TASK INPUT:
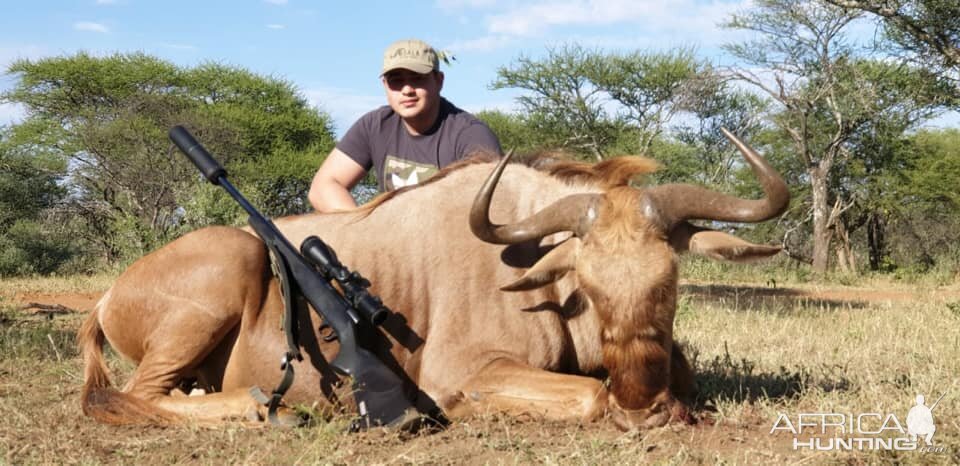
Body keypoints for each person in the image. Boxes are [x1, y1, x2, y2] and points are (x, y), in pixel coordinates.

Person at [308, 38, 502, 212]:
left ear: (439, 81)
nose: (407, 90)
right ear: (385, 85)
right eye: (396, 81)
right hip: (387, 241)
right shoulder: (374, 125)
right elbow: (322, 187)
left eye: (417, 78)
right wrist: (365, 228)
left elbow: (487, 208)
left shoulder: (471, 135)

...

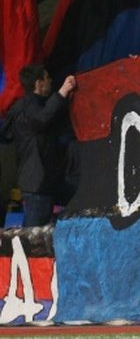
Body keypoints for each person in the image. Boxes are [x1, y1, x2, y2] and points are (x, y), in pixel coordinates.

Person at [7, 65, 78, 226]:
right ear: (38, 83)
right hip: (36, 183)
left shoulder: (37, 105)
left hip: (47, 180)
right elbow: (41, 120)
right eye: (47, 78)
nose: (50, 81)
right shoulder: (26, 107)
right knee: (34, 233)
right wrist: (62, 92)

---

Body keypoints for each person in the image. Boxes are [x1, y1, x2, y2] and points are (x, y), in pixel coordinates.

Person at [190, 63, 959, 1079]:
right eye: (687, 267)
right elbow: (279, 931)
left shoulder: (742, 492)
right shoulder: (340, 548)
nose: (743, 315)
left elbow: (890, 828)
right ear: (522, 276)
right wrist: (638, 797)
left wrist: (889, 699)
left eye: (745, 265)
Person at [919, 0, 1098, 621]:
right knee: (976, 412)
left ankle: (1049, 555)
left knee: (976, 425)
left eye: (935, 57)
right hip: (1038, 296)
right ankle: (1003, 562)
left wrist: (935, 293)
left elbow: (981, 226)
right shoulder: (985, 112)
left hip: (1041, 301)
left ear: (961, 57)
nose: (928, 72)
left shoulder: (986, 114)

WHAT IS BEING ASKED: Look over the data above and show each line that contains "wrist".

REPLY:
right wrist: (365, 228)
right wrist: (62, 92)
right wrist: (638, 797)
left wrist: (889, 699)
left wrist: (935, 293)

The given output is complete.